**Records to use:**
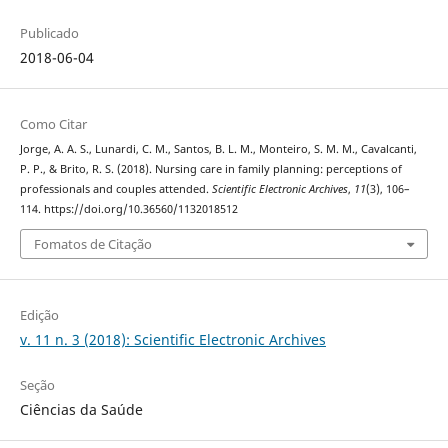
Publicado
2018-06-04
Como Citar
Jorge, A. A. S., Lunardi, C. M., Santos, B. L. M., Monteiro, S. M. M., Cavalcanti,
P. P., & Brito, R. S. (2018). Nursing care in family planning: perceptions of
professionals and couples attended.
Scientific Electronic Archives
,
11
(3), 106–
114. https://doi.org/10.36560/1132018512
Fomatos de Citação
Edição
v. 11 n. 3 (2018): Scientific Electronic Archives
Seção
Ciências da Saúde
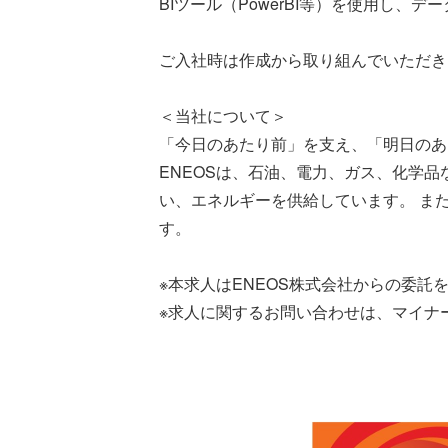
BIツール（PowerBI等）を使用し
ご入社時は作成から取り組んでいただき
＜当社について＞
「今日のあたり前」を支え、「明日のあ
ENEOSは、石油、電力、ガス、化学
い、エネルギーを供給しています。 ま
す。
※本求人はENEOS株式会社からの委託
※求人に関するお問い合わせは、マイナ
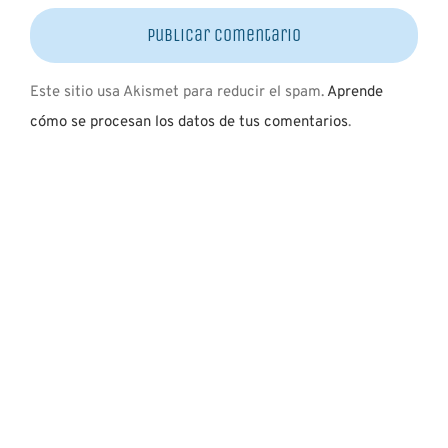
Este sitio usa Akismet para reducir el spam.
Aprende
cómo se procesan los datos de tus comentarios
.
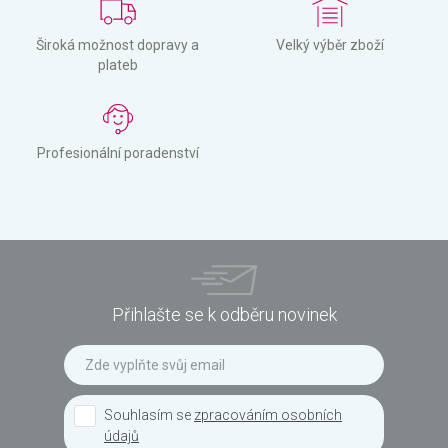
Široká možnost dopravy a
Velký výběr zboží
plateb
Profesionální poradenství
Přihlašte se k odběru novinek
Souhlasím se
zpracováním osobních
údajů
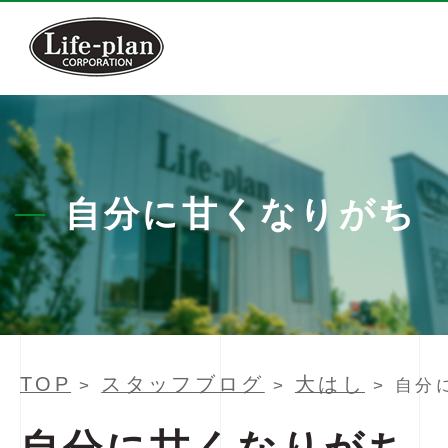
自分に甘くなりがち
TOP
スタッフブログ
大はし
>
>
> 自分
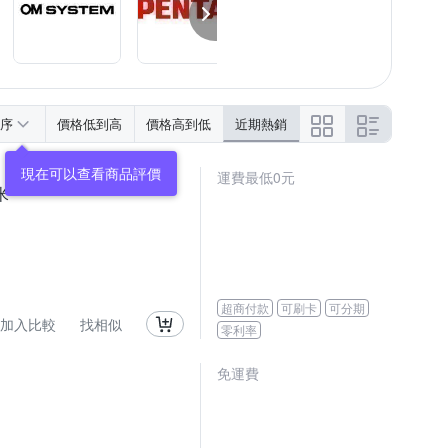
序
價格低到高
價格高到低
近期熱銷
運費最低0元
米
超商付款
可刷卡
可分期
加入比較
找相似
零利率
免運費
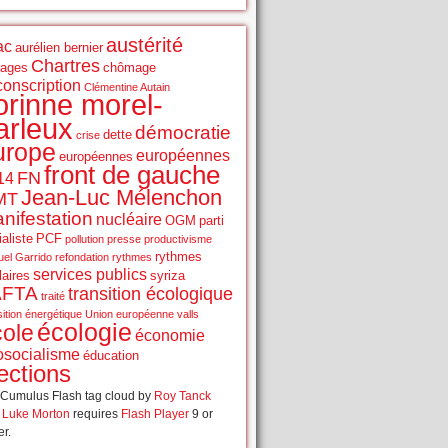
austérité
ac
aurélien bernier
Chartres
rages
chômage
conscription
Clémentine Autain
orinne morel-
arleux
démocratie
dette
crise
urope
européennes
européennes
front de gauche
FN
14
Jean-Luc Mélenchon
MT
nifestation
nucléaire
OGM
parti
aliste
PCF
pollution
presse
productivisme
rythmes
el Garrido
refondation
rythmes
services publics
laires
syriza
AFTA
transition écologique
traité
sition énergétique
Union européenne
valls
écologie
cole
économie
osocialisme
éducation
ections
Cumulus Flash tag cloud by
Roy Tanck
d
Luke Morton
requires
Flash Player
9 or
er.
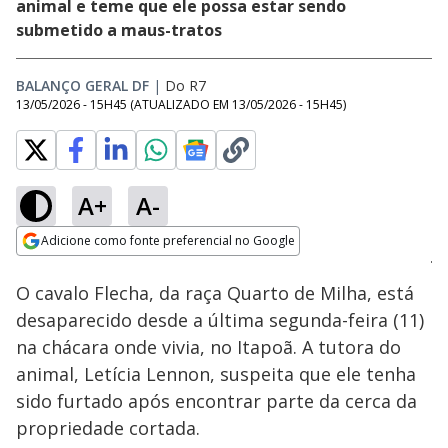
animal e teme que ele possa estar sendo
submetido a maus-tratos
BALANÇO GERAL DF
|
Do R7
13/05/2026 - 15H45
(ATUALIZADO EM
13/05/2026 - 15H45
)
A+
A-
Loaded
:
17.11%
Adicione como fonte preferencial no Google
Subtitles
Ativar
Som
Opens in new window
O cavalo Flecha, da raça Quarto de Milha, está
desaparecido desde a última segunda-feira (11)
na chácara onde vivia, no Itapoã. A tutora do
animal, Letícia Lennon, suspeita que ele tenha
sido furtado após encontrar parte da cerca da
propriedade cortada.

**To-do item:** Could you reproduce the entries verbatim, leaving out all pictures?

**Response to the exercise:**
Publicado
2018-06-04
Como Citar
Jorge, A. A. S., Lunardi, C. M., Santos, B. L. M., Monteiro, S. M. M., Cavalcanti,
P. P., & Brito, R. S. (2018). Nursing care in family planning: perceptions of
professionals and couples attended.
Scientific Electronic Archives
,
11
(3), 106–
114. https://doi.org/10.36560/1132018512
Fomatos de Citação
Edição
v. 11 n. 3 (2018): Scientific Electronic Archives
Seção
Ciências da Saúde
BIツール（PowerBI等）を使用し
ご入社時は作成から取り組んでいただき
＜当社について＞
「今日のあたり前」を支え、「明日のあ
ENEOSは、石油、電力、ガス、化学
い、エネルギーを供給しています。 ま
す。
※本求人はENEOS株式会社からの委託
※求人に関するお問い合わせは、マイナ
Este sitio usa Akismet para reducir el spam.
Aprende
cómo se procesan los datos de tus comentarios
.
Široká možnost dopravy a
Velký výběr zboží
plateb
Profesionální poradenství
Přihlašte se k odběru novinek
Souhlasím se
zpracováním osobních
údajů
自分に甘くなりがち
TOP
スタッフブログ
大はし
>
>
> 自分
序
價格低到高
價格高到低
近期熱銷
運費最低0元
米
超商付款
可刷卡
可分期
加入比較
找相似
零利率
免運費
austérité
ac
aurélien bernier
Chartres
rages
chômage
conscription
Clémentine Autain
orinne morel-
arleux
démocratie
dette
crise
urope
européennes
européennes
front de gauche
FN
14
Jean-Luc Mélenchon
MT
nifestation
nucléaire
OGM
parti
aliste
PCF
pollution
presse
productivisme
rythmes
el Garrido
refondation
rythmes
services publics
laires
syriza
AFTA
transition écologique
traité
sition énergétique
Union européenne
valls
écologie
cole
économie
osocialisme
éducation
ections
Cumulus Flash tag cloud by
Roy Tanck
d
Luke Morton
requires
Flash Player
9 or
er.
animal e teme que ele possa estar sendo
submetido a maus-tratos
BALANÇO GERAL DF
|
Do R7
13/05/2026 - 15H45
(ATUALIZADO EM
13/05/2026 - 15H45
)
A+
A-
Loaded
:
17.11%
Adicione como fonte preferencial no Google
Subtitles
Ativar
Som
Opens in new window
O cavalo Flecha, da raça Quarto de Milha, está
desaparecido desde a última segunda-feira (11)
na chácara onde vivia, no Itapoã. A tutora do
animal, Letícia Lennon, suspeita que ele tenha
sido furtado após encontrar parte da cerca da
propriedade cortada.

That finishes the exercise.